--- Records for the task ---

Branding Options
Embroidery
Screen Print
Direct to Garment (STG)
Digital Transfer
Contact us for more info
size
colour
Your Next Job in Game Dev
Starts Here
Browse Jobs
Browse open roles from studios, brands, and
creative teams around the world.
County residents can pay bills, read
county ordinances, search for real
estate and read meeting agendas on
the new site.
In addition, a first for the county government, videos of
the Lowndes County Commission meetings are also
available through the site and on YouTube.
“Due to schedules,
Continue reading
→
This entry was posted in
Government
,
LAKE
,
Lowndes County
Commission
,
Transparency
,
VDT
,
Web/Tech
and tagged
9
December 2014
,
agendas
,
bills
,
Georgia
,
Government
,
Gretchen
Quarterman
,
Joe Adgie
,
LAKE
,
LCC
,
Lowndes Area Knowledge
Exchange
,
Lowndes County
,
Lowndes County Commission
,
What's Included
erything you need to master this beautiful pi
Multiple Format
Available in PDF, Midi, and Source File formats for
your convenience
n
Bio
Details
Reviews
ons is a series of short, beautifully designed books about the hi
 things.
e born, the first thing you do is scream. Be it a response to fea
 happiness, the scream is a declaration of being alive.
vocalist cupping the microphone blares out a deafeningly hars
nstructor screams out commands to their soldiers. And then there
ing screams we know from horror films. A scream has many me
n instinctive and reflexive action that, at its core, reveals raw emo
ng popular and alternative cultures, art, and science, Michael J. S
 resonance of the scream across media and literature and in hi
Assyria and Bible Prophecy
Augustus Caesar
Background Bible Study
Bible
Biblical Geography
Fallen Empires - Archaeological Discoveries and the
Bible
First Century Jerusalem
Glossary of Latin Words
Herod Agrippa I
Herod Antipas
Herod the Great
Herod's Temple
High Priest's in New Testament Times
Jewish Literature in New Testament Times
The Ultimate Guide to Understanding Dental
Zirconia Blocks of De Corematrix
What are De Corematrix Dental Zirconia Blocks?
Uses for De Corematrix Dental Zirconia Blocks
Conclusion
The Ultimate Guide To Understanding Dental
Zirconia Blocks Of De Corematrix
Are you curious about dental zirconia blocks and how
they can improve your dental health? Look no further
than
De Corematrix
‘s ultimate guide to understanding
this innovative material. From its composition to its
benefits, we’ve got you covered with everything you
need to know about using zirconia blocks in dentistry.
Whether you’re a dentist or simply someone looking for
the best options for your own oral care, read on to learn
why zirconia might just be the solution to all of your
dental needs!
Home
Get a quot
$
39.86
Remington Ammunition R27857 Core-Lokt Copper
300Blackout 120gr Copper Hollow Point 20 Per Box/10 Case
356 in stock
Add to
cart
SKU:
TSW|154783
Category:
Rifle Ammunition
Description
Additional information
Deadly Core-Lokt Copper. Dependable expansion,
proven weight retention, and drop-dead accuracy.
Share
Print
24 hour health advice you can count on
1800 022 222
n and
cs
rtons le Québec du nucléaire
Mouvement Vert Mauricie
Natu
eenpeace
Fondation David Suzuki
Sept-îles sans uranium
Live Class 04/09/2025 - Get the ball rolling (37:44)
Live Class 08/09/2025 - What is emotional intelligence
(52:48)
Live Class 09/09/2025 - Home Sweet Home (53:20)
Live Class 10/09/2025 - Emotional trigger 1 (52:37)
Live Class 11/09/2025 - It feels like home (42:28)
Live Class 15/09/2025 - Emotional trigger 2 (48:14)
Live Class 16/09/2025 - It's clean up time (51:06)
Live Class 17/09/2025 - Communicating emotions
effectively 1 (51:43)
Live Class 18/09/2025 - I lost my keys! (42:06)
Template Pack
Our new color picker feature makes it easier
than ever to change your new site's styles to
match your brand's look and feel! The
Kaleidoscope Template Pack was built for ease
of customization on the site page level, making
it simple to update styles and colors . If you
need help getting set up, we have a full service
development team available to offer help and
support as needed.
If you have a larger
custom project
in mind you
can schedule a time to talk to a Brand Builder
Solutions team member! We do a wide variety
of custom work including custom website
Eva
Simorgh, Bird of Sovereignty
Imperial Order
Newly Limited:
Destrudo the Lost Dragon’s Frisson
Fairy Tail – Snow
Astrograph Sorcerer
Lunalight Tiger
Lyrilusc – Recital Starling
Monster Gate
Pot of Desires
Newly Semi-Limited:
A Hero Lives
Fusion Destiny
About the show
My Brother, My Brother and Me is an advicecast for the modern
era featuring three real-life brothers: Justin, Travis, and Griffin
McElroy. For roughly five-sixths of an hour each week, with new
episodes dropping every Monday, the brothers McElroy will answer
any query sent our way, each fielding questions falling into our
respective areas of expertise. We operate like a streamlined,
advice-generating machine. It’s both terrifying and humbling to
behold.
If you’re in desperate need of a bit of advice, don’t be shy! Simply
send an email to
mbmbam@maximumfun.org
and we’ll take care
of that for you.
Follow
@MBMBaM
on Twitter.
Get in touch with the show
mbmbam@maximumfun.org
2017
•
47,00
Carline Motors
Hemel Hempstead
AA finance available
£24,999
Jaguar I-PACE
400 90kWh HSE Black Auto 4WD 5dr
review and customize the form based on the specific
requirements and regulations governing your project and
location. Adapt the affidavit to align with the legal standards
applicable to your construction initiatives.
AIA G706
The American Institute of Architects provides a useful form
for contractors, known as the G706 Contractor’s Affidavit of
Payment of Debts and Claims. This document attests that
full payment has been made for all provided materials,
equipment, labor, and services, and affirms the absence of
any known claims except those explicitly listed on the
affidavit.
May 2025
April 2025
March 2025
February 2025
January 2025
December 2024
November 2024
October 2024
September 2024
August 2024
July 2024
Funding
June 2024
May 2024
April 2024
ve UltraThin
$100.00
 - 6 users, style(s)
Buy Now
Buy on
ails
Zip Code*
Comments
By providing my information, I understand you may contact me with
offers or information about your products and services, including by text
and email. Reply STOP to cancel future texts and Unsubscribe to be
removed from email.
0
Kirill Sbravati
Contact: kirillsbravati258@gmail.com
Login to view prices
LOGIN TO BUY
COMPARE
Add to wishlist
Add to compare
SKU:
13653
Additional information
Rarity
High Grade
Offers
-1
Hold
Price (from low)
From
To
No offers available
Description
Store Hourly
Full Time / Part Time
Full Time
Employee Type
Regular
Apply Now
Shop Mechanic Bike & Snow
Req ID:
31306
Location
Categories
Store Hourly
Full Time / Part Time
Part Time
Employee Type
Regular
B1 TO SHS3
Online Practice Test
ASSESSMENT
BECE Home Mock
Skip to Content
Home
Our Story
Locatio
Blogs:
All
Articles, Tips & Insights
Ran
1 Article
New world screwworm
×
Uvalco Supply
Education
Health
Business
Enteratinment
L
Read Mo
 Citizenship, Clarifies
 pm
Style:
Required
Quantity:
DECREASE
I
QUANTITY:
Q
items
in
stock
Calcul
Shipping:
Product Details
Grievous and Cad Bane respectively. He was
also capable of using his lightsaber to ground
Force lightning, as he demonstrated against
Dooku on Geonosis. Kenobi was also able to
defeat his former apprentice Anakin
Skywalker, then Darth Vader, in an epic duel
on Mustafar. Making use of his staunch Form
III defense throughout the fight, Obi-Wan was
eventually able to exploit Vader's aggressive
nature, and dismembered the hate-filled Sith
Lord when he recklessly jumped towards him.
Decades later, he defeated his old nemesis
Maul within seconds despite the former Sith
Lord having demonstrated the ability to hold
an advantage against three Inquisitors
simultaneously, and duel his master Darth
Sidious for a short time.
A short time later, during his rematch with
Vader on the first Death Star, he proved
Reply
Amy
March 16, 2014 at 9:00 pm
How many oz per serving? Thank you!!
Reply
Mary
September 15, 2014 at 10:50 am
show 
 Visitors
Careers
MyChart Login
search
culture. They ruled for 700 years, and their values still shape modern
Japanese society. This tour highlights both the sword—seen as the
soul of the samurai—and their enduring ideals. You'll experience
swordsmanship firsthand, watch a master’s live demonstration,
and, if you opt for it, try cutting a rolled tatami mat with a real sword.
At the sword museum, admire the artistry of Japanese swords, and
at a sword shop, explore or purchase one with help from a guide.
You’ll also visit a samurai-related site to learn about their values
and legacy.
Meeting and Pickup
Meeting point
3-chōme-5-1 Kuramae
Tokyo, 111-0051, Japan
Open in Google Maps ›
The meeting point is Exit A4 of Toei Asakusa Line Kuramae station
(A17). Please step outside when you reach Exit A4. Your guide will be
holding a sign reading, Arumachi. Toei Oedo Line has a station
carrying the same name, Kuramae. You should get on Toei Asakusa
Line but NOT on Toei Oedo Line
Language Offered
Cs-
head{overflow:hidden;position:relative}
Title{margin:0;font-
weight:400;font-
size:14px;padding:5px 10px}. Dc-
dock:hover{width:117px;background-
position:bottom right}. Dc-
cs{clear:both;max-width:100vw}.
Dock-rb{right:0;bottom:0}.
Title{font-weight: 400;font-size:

---

Retype the records from their first line through the line that contains "In addition, a", with both of those lines included.

Branding Options
Embroidery
Screen Print
Direct to Garment (STG)
Digital Transfer
Contact us for more info
size
colour
Your Next Job in Game Dev
Starts Here
Browse Jobs
Browse open roles from studios, brands, and
creative teams around the world.
County residents can pay bills, read
county ordinances, search for real
estate and read meeting agendas on
the new site.
In addition, a first for the county government, videos of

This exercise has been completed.